The smarter Sjúrður við Kellingará was forced to go the more militant way of rebellion by Høgni Nev and Hálvdan Ulvsson who were more criminally minded. All the four men were later caught and sentenced to death. Sjúrður við kellingar was shown mercy and amnesty, but the story goes that he could not live with the crimes that he and the others had committed under their "little" rebellion and asked to be executed with the other Floksmenn.

Because the harbour of Fugloy is not protected by breakwaters, it has stopped any form of economic growth since the early 20th century. The island's only income has been agriculture and some fishing, but also the famous catching of birds such as the puffin has been used on Fugloy to this day.

The Faroese parliament has tried to work out plans for the future of the island, such as the island getting electricity in the 1960s. In the 1980s a road from Kirkja to Hattarvík was built and a helicopter route to the island was established as well.

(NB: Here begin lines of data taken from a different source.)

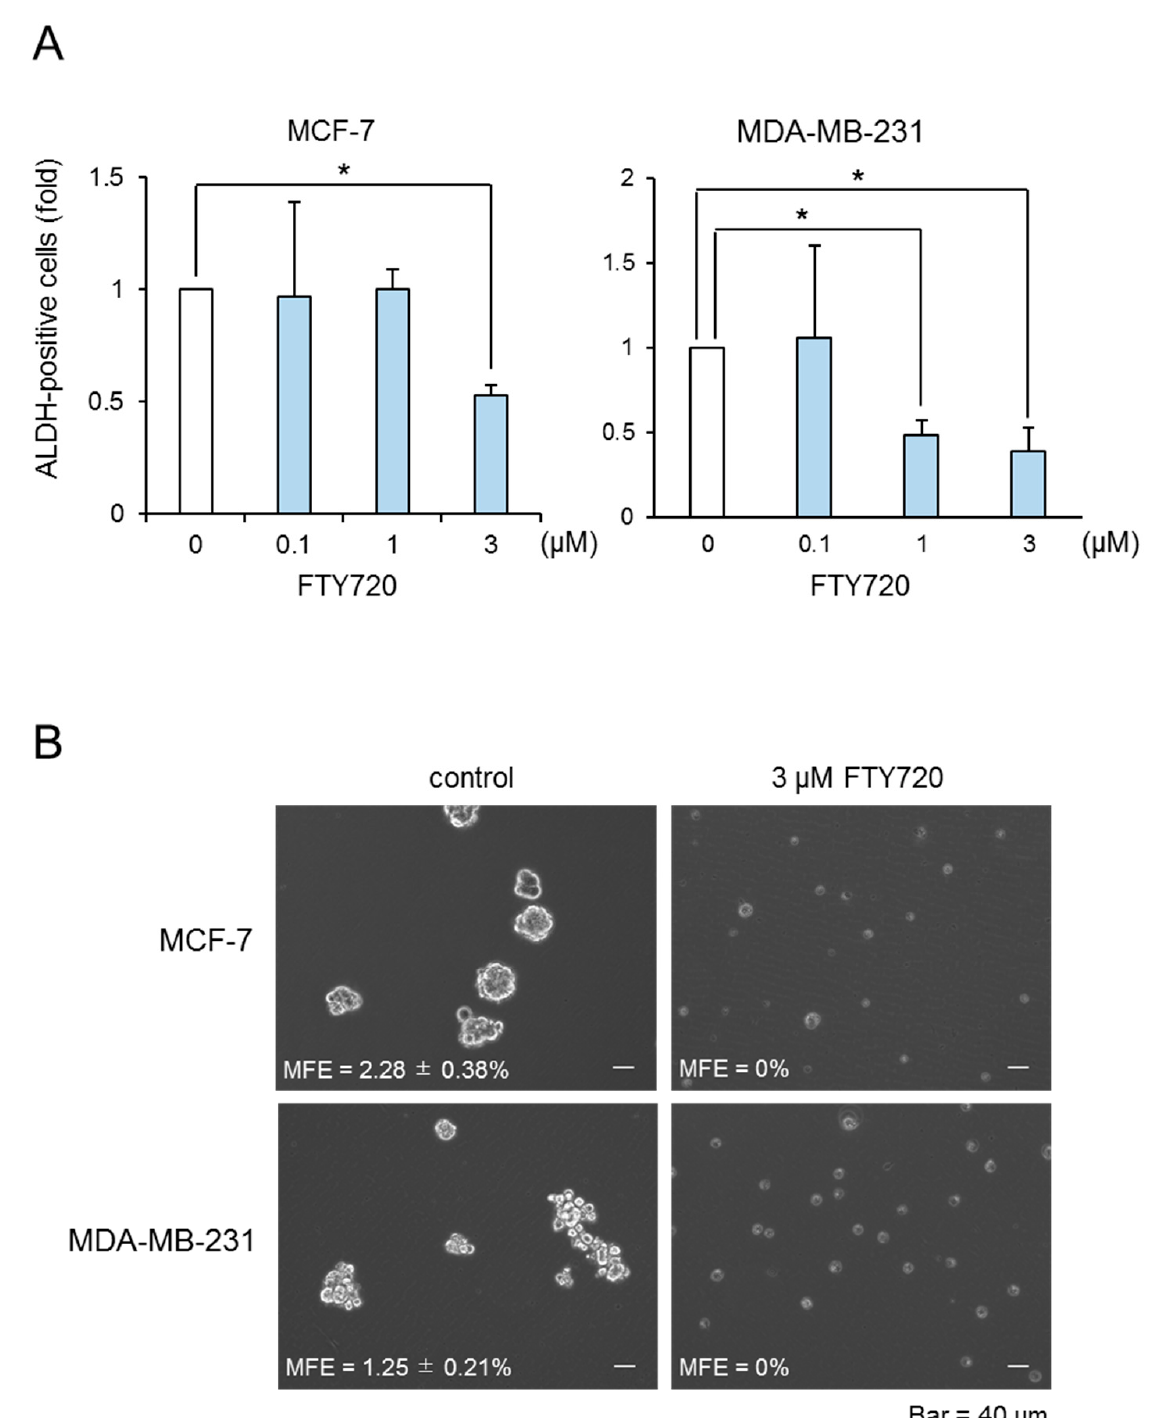
Figure 1. Effect of FTY720 on breast CSC proliferation. ( A ) After treatment with different concentration of FTY720 for 3 days, the ALDH-positive cells of MCF-7 cells ( left ) and MDA-MB-231 cells ( right ) were assessed using the ALDEFLUOR kit and flow cytometry. ( B ) Effect of FTY720 (3 µ M) on mammosphere-forming efficiency in MCF-7 and MDA-MB-231 cells. The number of mammospheres was microscopically counted and the percentage of mammosphere-forming cells was determined as mammosphere-forming efficiency (MFE; %). The scale bar indicates 40 µ m. Data represent mean ± s.d. ( n = 3). * p < 0.05.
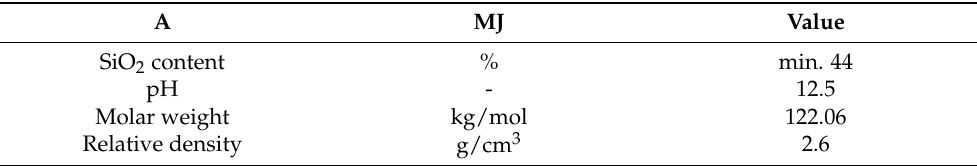
Table 3. Composition of anhydrous disodium metasilicate.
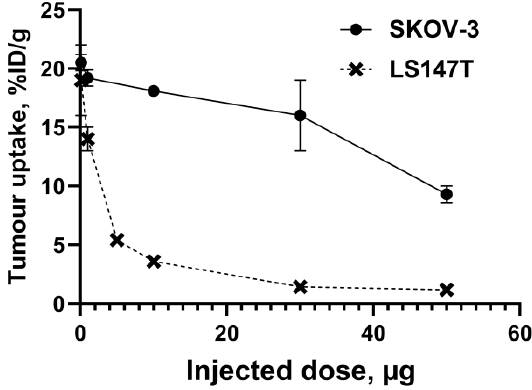
Figure 6. Influence of the injected affibody mass on the uptake of the [ 111 In]-In-DOTA-ZHER2:342 affibody molecule in tumor xenografts with high (SKOV-3) and low (LS174T) levels of HER2 expression. The optimal injected mass is directly connected with the desirable molar activity of affibody- based imaging probes for clinical translation. A clinical study concerning the imaging of HER2 using 68 Ga-labeled ABY-025 affibody molecules demonstrated that an injected activity of 212 ± 46 MBq permits a good imaging quality up to 4 h after injection [54] and is associated with an acceptable effective dose (5–6.4 mSv) [77]. In that study, a molar activity of about 3.8 MBq/µmol (injected mass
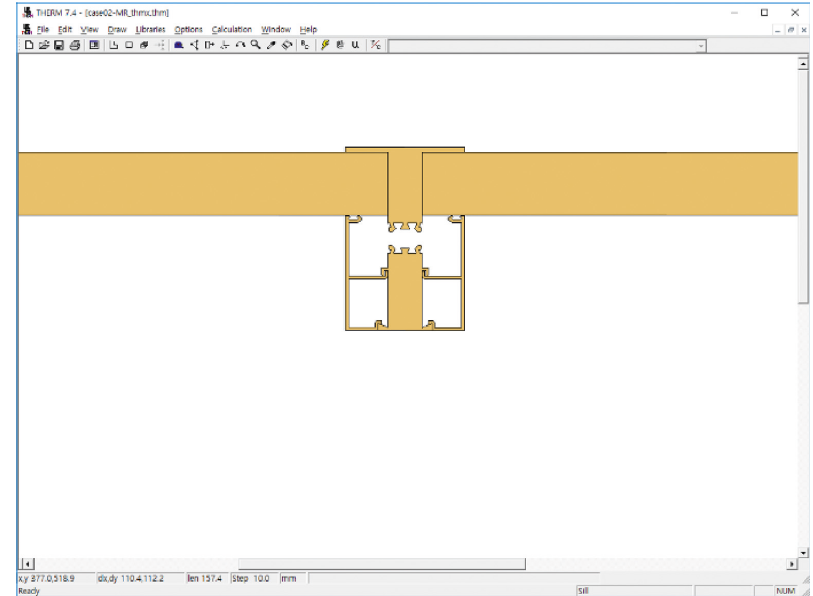
Figure 14: THERM input result (meeting rail) of test case 2.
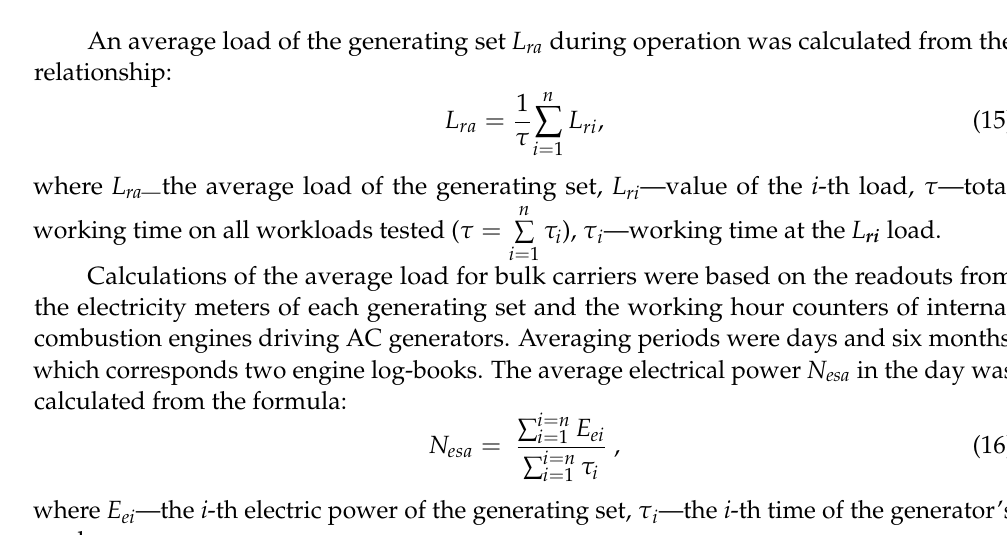
Figure 7. Systematized recorded load scenarios during exemplary tests on a seagoing ship ( a ) and time waveforms of pressure fluctuations of in the cylinder of an internal combustion engine in dynamic time as a result of load changes ( b ).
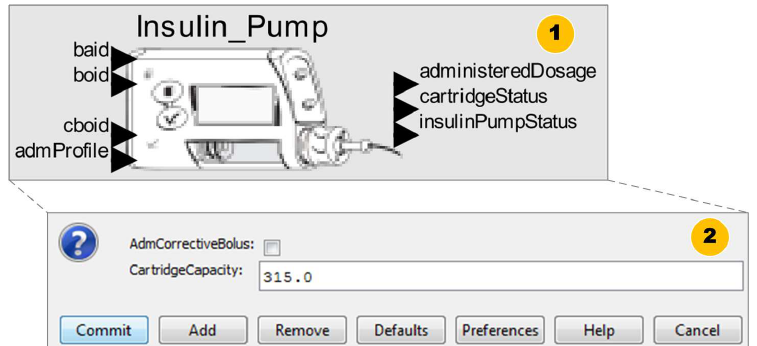
Figure 8. Insulin Pump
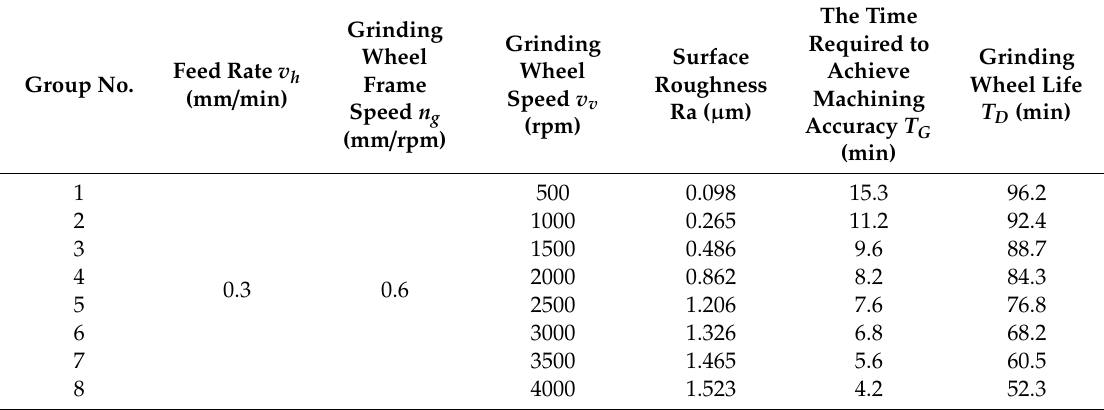
Table 6. The experiment grouping and results of exploring the impact of the grinding wheel speed.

When the population was at its peak at the beginning of the 20th century, there were around 250–300 people living there. Due to a change in lifestyles and norms, island life has become less popular and people have moved away as a result. Today, there are only five people living all year around in Hattarvík and some 20 in Kirkja. There are few jobs on the islands; one shop and few jobs on the harbour are all that there are.

===Másin the mail boat===
Until taken out of service in 2010, the 1950s mail boat Másin was used as transit to Fugloy, making a popular attraction in itself. A newer boat is now used as a replacement but at Kirkja, passengers still have just a few minutes to jump ashore and get bags and their things with them. Oil for the electricity plant on Fugloy is transported in oil barrels and garbage is transported by the same boat and must be landed at the same time.

===Tourism===
The name Fugloy comes from the Faroese word fuglur for "bird" so it is not surprising that the island has a rich fauna of sea and land birds, especially puffins (Faroese: lundi) which inhabit the island in thousands. The view over to the nearest islands Svínoy and Borðoy is excellent, and sunsets that can be seen are among the things that make Fugloy feature in old pictures of the Faroe Islands.

== Mythology ==
There are several myths connected to this island. In old Faroese Culture trolls played a large part in the mythology of the Faroe Islands:

- The Floating Island of Fugloy

It was said that Fugloy was once a floating island with trolls living on it. Men had tried several times to approach the island, but every time they tried, the trolls threw stones and curses at the men in the boats. After a long time the men grew tired of trying and were close to leaving the trolls with the island. But one of the men, a priest, wanted to try one more time, before giving up. The men got in the boats again and rowed once more to Fugloy. In the first boat to approach the island were the priest and some other men. When the trolls saw what was happening, they started to collect stones, and began throwing them at the men. All the men in the first boat were scared and wanted to sail home again at once, with the big stones flying through the air! They were about to turn round and sail home, when the priest got so angry and was in such great despair that he threw the Bible that he had brought with him on the trip at the trolls. The Bible landed right in front of the trolls, the ground started shaking, the island stopped floating, and in a split second all the trolls were transformed into little grassy hills, and now the men could at last settle Fugloy. The little grassy hills are still located around the island, and particularly, close to the Bygd (Kirkja).